Über Pfingsten bis zu 32 Grad
Noch kurz zu den detaillierten Wetteraussichten für das lange Pfingstwochenende: Schon am Freitag scheint von früh bis spät die Sonne mit nur wenigen Schönwetterwolken über den Bergen. Die Temperaturen steigen schon auf sommerliche Werte von 23 bis 28 Grad in Tallagen und selbst auf 2000 Meter Werte bis 15 Grad.

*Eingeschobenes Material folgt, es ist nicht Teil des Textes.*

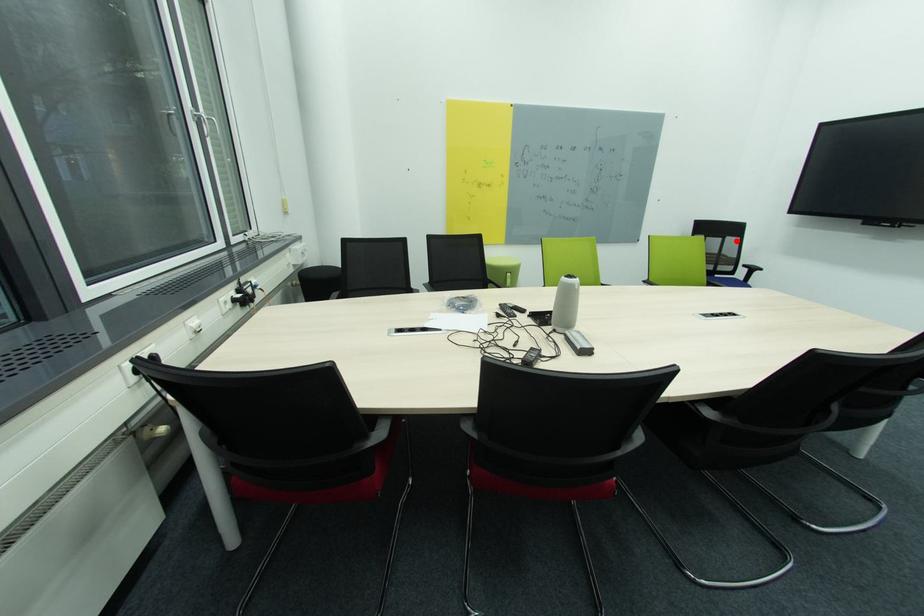
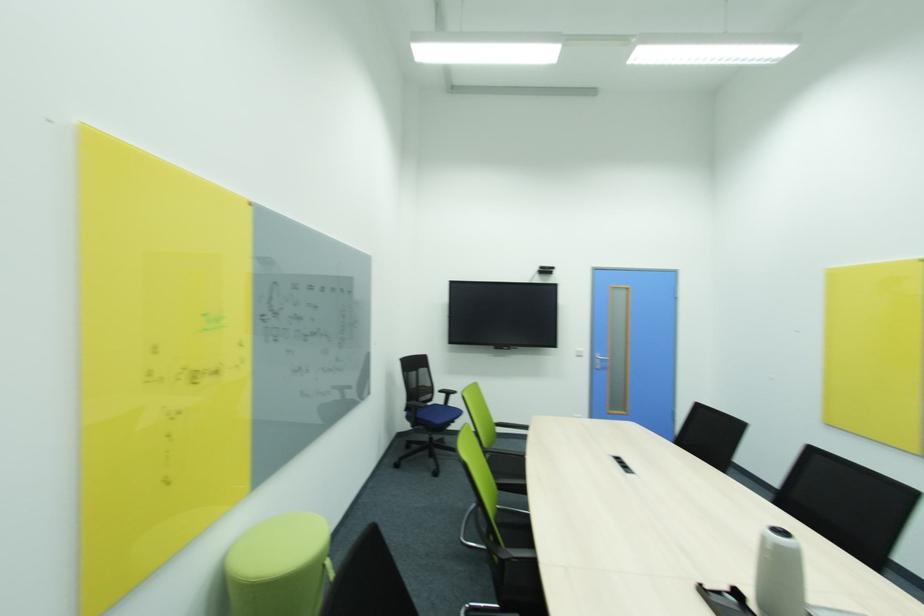
Where in the second image is the point corresponding to the highlighted location from the first image?

(428, 371)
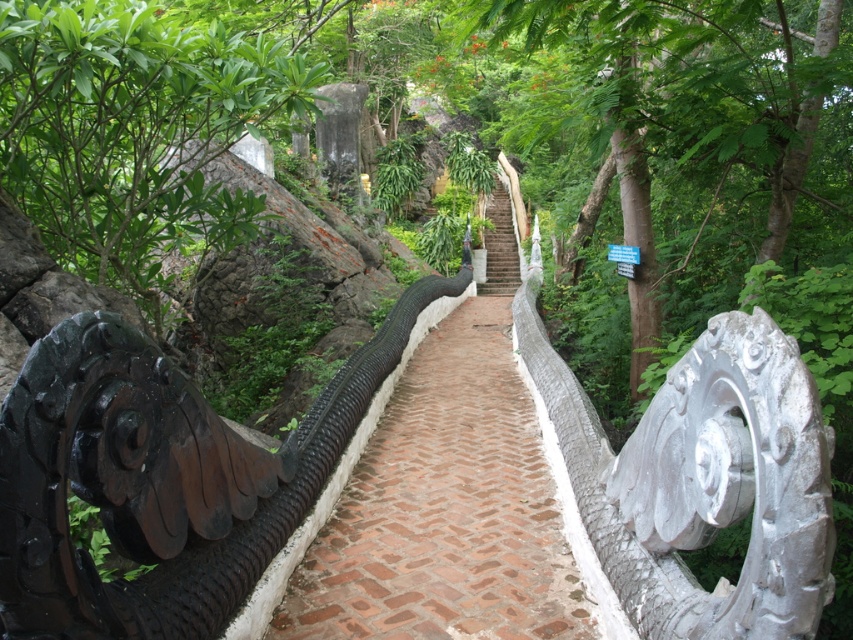
Can you confirm if green leafy tree at center is positioned below white stone stairs at center?

Actually, green leafy tree at center is above white stone stairs at center.

Is point (677, 280) closer to camera compared to point (496, 216)?

Yes, point (677, 280) is closer to viewer.

The height and width of the screenshot is (640, 853). In order to click on green leafy tree at center in this screenshot , I will do `click(688, 136)`.

Which is more to the left, brick paved path at center or green leafy tree at left?

Positioned to the left is green leafy tree at left.

Does point (277, 627) come closer to viewer compared to point (169, 284)?

Yes, point (277, 627) is in front of point (169, 284).

Locate an element on the screen. The width and height of the screenshot is (853, 640). brick paved path at center is located at coordinates (453, 506).

Which is in front, point (606, 369) or point (239, 99)?

Point (239, 99)

Between point (686, 216) and point (167, 182), which one is positioned behind?

Positioned behind is point (167, 182).

This screenshot has width=853, height=640. I want to click on green leafy tree at center, so click(x=688, y=136).

I want to click on green leafy tree at center, so click(x=688, y=136).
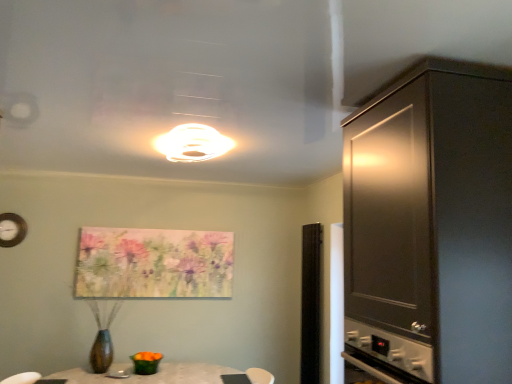
You are a GUI agent. You are given a task and a screenshot of the screen. Output one action in this format:
    pyautogui.click(x=<x>, y=<y>)
    Task: Click on the empty space that is ontop of pastel floral canvas at center (from a real-world perspective)
    Image resolution: width=512 pixels, height=384 pixels.
    Given the screenshot: What is the action you would take?
    pyautogui.click(x=164, y=226)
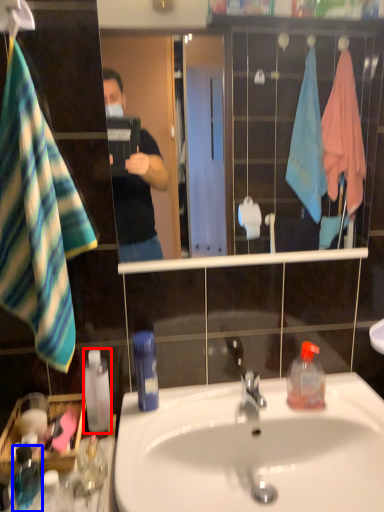
Question: Which point is further to the camera, bottle (highlighted by a red box) or bottle (highlighted by a blue box)?

Choices:
 (A) bottle
 (B) bottle

Answer: (A)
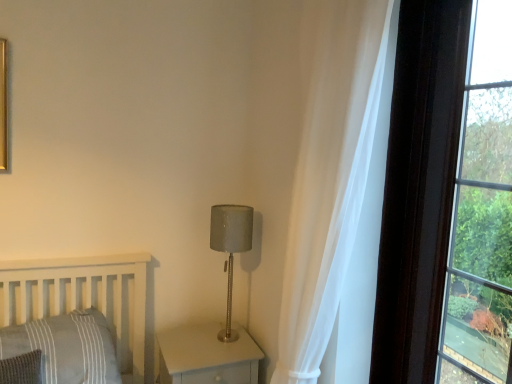
Question: Would you say satin gray lampshade at center is part of matte gray wood nightstand at lower center's contents?

Choices:
 (A) yes
 (B) no

Answer: (B)

Question: Is the surface of matte gray wood nightstand at lower center in direct contact with satin gray lampshade at center?

Choices:
 (A) yes
 (B) no

Answer: (B)

Question: Is matte gray wood nightstand at lower center at the left side of satin gray lampshade at center?

Choices:
 (A) yes
 (B) no

Answer: (A)

Question: Can you confirm if matte gray wood nightstand at lower center is shorter than satin gray lampshade at center?

Choices:
 (A) yes
 (B) no

Answer: (A)

Question: Is matte gray wood nightstand at lower center further to camera compared to satin gray lampshade at center?

Choices:
 (A) yes
 (B) no

Answer: (B)

Question: Does matte gray wood nightstand at lower center turn towards satin gray lampshade at center?

Choices:
 (A) no
 (B) yes

Answer: (A)

Question: Is gray striped pillow at lower left positioned behind dark brown wood frame at right?

Choices:
 (A) no
 (B) yes

Answer: (B)

Question: Does gray striped pillow at lower left turn towards dark brown wood frame at right?

Choices:
 (A) no
 (B) yes

Answer: (A)

Question: From the image's perspective, does gray striped pillow at lower left appear higher than dark brown wood frame at right?

Choices:
 (A) no
 (B) yes

Answer: (A)

Question: Does gray striped pillow at lower left have a greater height compared to dark brown wood frame at right?

Choices:
 (A) yes
 (B) no

Answer: (B)

Question: Does gray striped pillow at lower left appear on the right side of dark brown wood frame at right?

Choices:
 (A) no
 (B) yes

Answer: (A)

Question: Is gray striped pillow at lower left surrounding dark brown wood frame at right?

Choices:
 (A) no
 (B) yes

Answer: (A)

Question: Is white sheer curtain at right looking in the opposite direction of gray striped pillow at lower left?

Choices:
 (A) yes
 (B) no

Answer: (B)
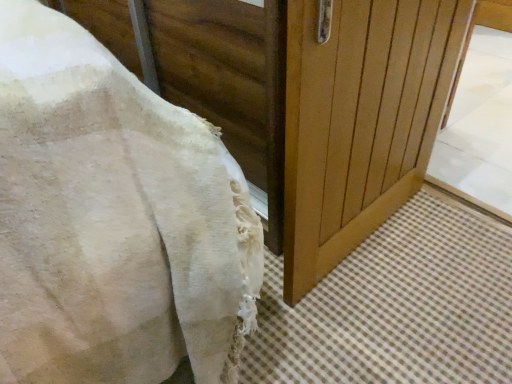
I want to click on white textured fabric at upper left, so click(x=110, y=217).

What do you see at coordinates (110, 217) in the screenshot?
I see `white textured fabric at upper left` at bounding box center [110, 217].

The width and height of the screenshot is (512, 384). Identify the location of white textured fabric at upper left. (110, 217).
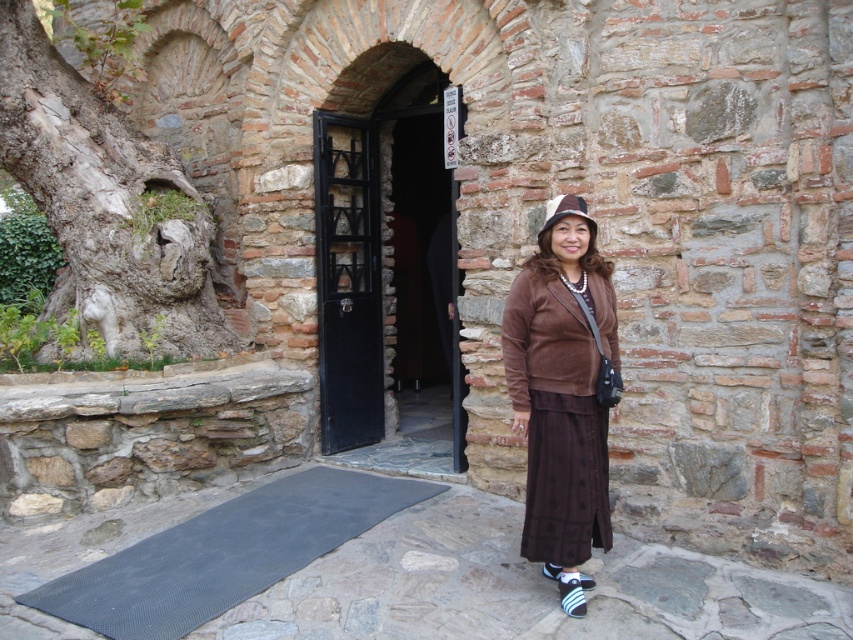
Does black rubber mat at lower center have a lesser height compared to black wooden door at center?

Yes.

Who is more distant from viewer, (260, 525) or (341, 180)?

Point (341, 180)

You are a GUI agent. You are given a task and a screenshot of the screen. Output one action in this format:
    pyautogui.click(x=<x>, y=<y>)
    Task: Click on the black rubber mat at lower center
    This screenshot has width=853, height=640.
    Given the screenshot: What is the action you would take?
    pyautogui.click(x=223, y=554)

Between point (326, 289) and point (209, 300), which one is positioned in front?

Point (326, 289) is in front.

Can you confirm if black metal door at center is smaller than gray rough bark tree at left?

Indeed, black metal door at center has a smaller size compared to gray rough bark tree at left.

Who is more distant from viewer, (352, 148) or (78, 248)?

The point (352, 148) is behind.

At what (x,y) coordinates should I click in order to perform the action: click on black metal door at center. Please return your answer as a coordinate pair (x, y). Image resolution: width=853 pixels, height=640 pixels. Looking at the image, I should click on (386, 260).

Can you confirm if gray rough bark tree at left is taller than brown felt hat at center?

Yes, gray rough bark tree at left is taller than brown felt hat at center.

Who is positioned more to the right, gray rough bark tree at left or brown felt hat at center?

brown felt hat at center is more to the right.

Who is more forward, (105, 156) or (595, 234)?

Point (595, 234)

Where is `gray rough bark tree at left`? gray rough bark tree at left is located at coordinates (106, 202).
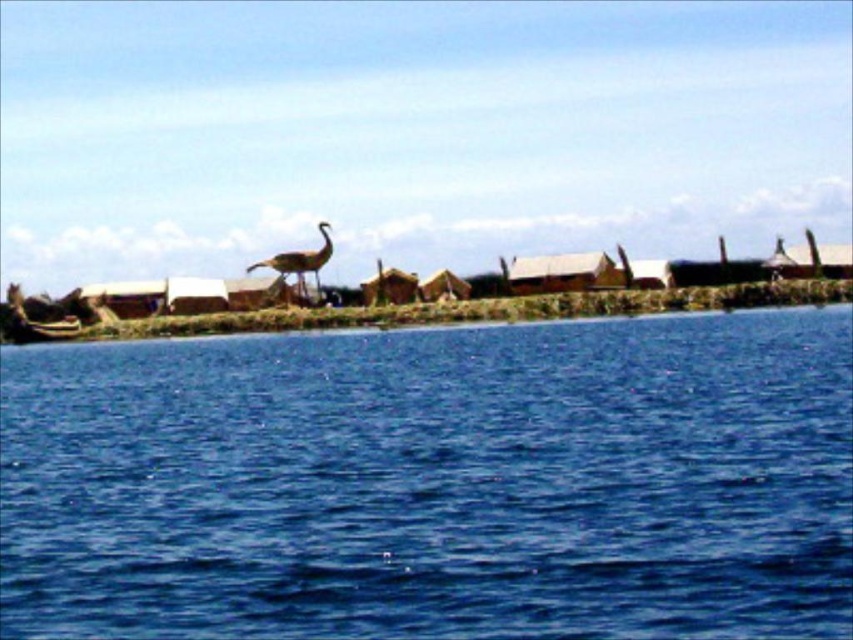
Is point (669, 604) behind point (317, 227)?

No, (669, 604) is closer to viewer.

The image size is (853, 640). Identify the location of blue water at center. (434, 481).

Find the location of `blue water at center`. blue water at center is located at coordinates (434, 481).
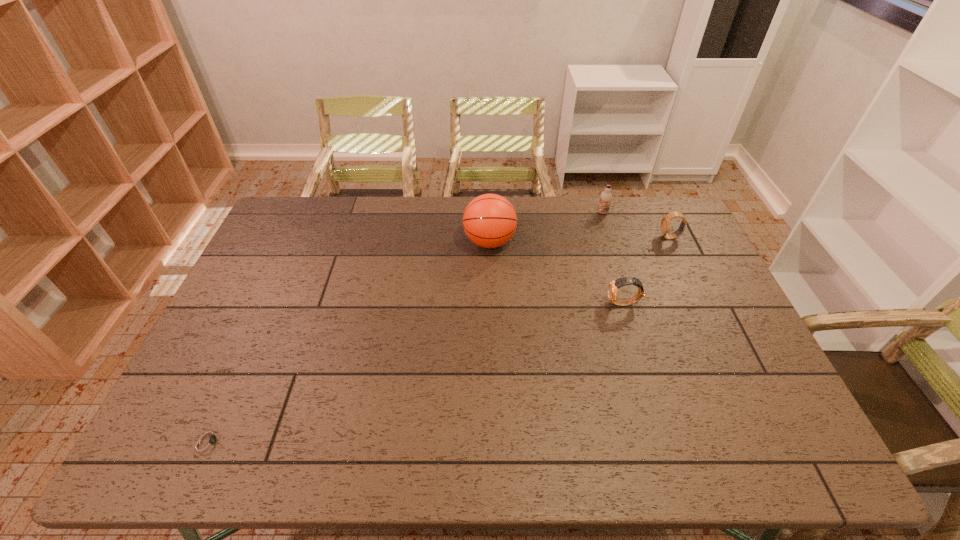
Find the location of a particular element. The height and width of the screenshot is (540, 960). basketball is located at coordinates (489, 220).

Identify the location of the tallest object. The height and width of the screenshot is (540, 960). (489, 220).

Find the location of a particular element. This screenshot has width=960, height=540. the farthest object is located at coordinates [606, 197].

Where is `the rightmost object`? This screenshot has height=540, width=960. the rightmost object is located at coordinates (665, 226).

The image size is (960, 540). What are the coordinates of `the farthest watch` in the screenshot? It's located at (665, 226).

Locate an element on the screen. This screenshot has width=960, height=540. the second nearest watch is located at coordinates (614, 285).

Find the location of `the second nearest object`. the second nearest object is located at coordinates (614, 285).

I want to click on the shortest object, so click(209, 440).

Locate an element on the screen. Image resolution: width=960 pixels, height=540 pixels. the leftmost object is located at coordinates (209, 440).

This screenshot has width=960, height=540. What are the coordinates of `free region located 0.180m on the back of the fourth object from right to left` in the screenshot? It's located at (489, 197).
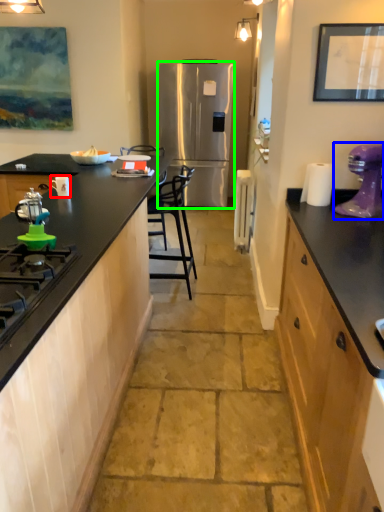
Question: Which is nearer to the appliance (highlighted by a red box)? kitchen appliance (highlighted by a blue box) or refrigerator (highlighted by a green box).

Choices:
 (A) kitchen appliance
 (B) refrigerator

Answer: (A)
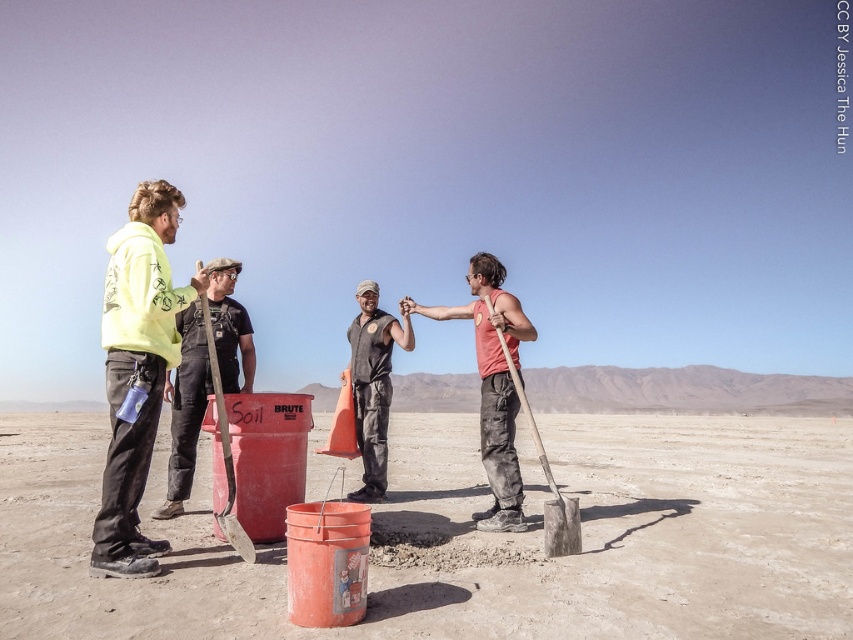
From the picture: Is dark gray uniform at center further to the viewer compared to wooden shovel at right?

Yes, it is.

Is dark gray uniform at center shorter than wooden shovel at right?

No, dark gray uniform at center is not shorter than wooden shovel at right.

Does point (380, 477) come in front of point (514, 376)?

No, (380, 477) is behind (514, 376).

Find the location of a particular element. This screenshot has height=640, width=853. dark gray uniform at center is located at coordinates (373, 385).

Does yellow hoodie at left appear on the right side of wooden shovel at right?

In fact, yellow hoodie at left is to the left of wooden shovel at right.

Identify the location of yellow hoodie at left. The image size is (853, 640). click(x=136, y=371).

Between point (138, 317) and point (500, 333), which one is positioned behind?

The point (500, 333) is behind.

At what (x,y) coordinates should I click in order to perform the action: click on yellow hoodie at left. Please return your answer as a coordinate pair (x, y). This screenshot has height=640, width=853. Looking at the image, I should click on (136, 371).

Does matte red shirt at center appear on the right side of dark gray uniform at center?

Correct, you'll find matte red shirt at center to the right of dark gray uniform at center.

Consider the image. Who is more distant from viewer, (x=489, y=483) or (x=381, y=372)?

Positioned behind is point (x=381, y=372).

Locate an element on the screen. This screenshot has height=640, width=853. matte red shirt at center is located at coordinates (492, 385).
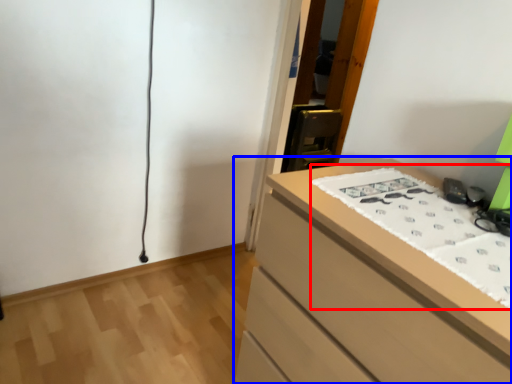
Question: Which point is further to the camera, sheet (highlighted by a red box) or chest of drawers (highlighted by a blue box)?

Choices:
 (A) sheet
 (B) chest of drawers

Answer: (A)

Insgesamt 15 Stunden scheint auch am Samstag die Sonne von früh bis spät vom meist tiefblauem Himmel, dabei wird es mit 25 bis 30 Grad hochsommerlich warm, sehr mild wird es auch im Hochgebirge bei 16 Grad in 2000 Meter und +8 Grad selbst auf 3000 Metern Höhe. Auch am Pfingstsonntag und am Pfingstmontag setzt sich das sonnige und sehr warme Hochdruckwetter in den Alpen fort. An beiden Tagen besteht nur eine sehr geringe Gewittergefahr bei hochsommerlichen bis heißen Temperaturen von 26 bis 32 Grad in den Tallagen und über 15 Grad selbst auf 2000 Metern. Die Nullgradgrenze steigt auf 4000-4500 Meter Höhe mit entsprechendem Tauwetter bis in die Gipfellagen. Für die Gletscher brechen damit "harte Zeiten" an.